Some of the data is symmetric around the center. However, there is a large mass at the lower end.
Although it is difficult to call the lower mass an additional mode, it is clear from the histogram that the data has multiple sources.
A vowel cannot be 0 length, otherwise it does not exist. I assume there is also a physical limit below which a human produce a sound. A vowel can be sustained for as long as a speaker can expel air.

# use hist() and subset data
hist(gb.df$NVOT[gb.df$OnsetVoicing=='voiceless'])

The data is right skewed, with a longer right tail.
The data has a single mode.
The data has no non-zero theoretical limits, as VOT and vowel duration could share many relationships.

# import ggplot
library(ggplot2)

# put data in ggplot subsetted to middle C and visualize with geom_histogram()
ggplot(data=subset(bach.df, Note==60), aes(x=Duration)) + 
  geom_histogram()

## `stat_bin()` using `bins = 30`. Pick better value with `binwidth`.

The data does not appear to have a clear center. Possibly, the histogram is right skewed.
The data has multiple modes. One mode produces counts below 250. A second mode produces counts greater than 1,000.
There are no non-zer theoretical limits. A note can be sustained for an infinitesimally small duration or for an infinitely long period of time.

Question 3 The speech data has a much smoother distribution. This is most likely due to the natural array of human output.

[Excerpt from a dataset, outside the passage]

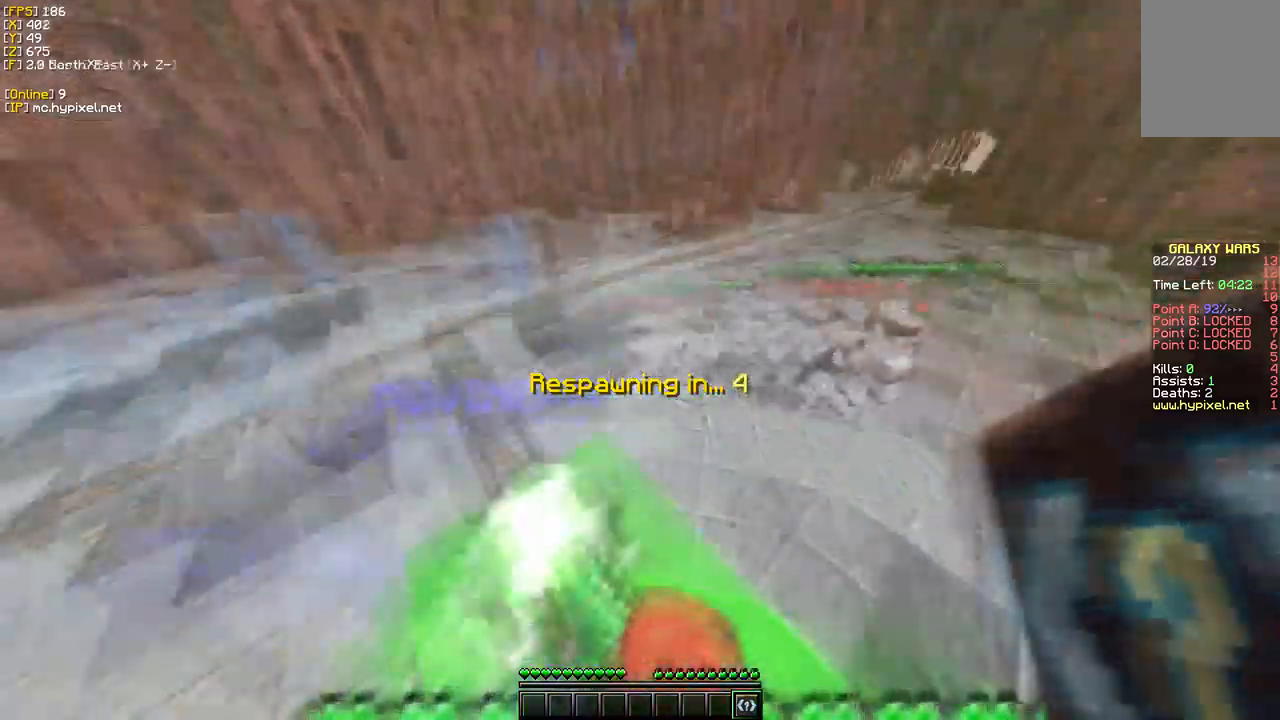
{"keys": [], "mouse": [], "events": []}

On the other hand, the more regimented durations of MIDI notes are apparent in the Bach files, with large gaps in duration.

Question 4 4A

# use nrow, min and max of VOT for CVOT, but shorten min/max by 15
CVOT <- runif(nrow(gb.df), min=min(gb.df$VOT)-15, max=max(gb.df$VOT)-15)
# use nrow, min and max of VowelLength for CVowelLength, but lengthen min/max by 15
CVowelLength <- runif(nrow(gb.df), min=min(gb.df$VowelLength)+15, 
                      max=max(gb.df$VowelLength)+15)
# CNVOT = CVOT/CVowelLength
CNVOT <- CVOT/CVowelLength

# add additional values above to data frame
gb.df$CVOT <- CVOT
gb.df$CVowelLength <- CVowelLength
gb.df$CNVOT <- CNVOT

# plot VOT histograms on single plot
hist(gb.df$VOT, col=rgb(1,0,0,0.5), xlab='VOT', main='Comparison of VOT')
hist(gb.df$CVOT, col=rgb(0,0,1,0.5), add=T)
legend("topright", c("VOT", "CVOT"), col=c(rgb(1,0,0,0.5), rgb(0,0,1,0.5)), lwd=10)

# plot VowelLength histograms on single plot
hist(gb.df$VowelLength, col=rgb(1,0,0,0.5), xlab='VowelLength', main='Comparison of VowelLength')
hist(gb.df$CVowelLength, col=rgb(0,0,1,0.5), add=T)
legend("topright", c("VowelLength", "CVowelLength"), col=c(rgb(1,0,0,0.5), rgb(0,0,1,0.5)), lwd=10)

# plot NVOT histograms on single plot
hist(gb.df$NVOT, col=rgb(1,0,0,0.5), xlab='NVOT', main='Comparison of NVOT')
hist(gb.df$CNVOT, col=rgb(0,0,1,0.5), add=T)
legend("topright", c("NVOT", "CNVOT"), col=c(rgb(1,0,0,0.5), rgb(0,0,1,0.5)), lwd=10)

The errors seem to primarily affect VOT and vowel length. The errors make Clyde’s measurements uniformly distributed, rather than normally distributed, as in the Goldrick, Blumstein data.

However, there is still a normal distribution of VOT when Clyde’s errors are normalized. The only difference is that Clyde’s errors have less kurtosis in their distribution than the original data. The normal distribution makes sense, though, since the relationship between two random sets (VOT and vowel length) should still be normal.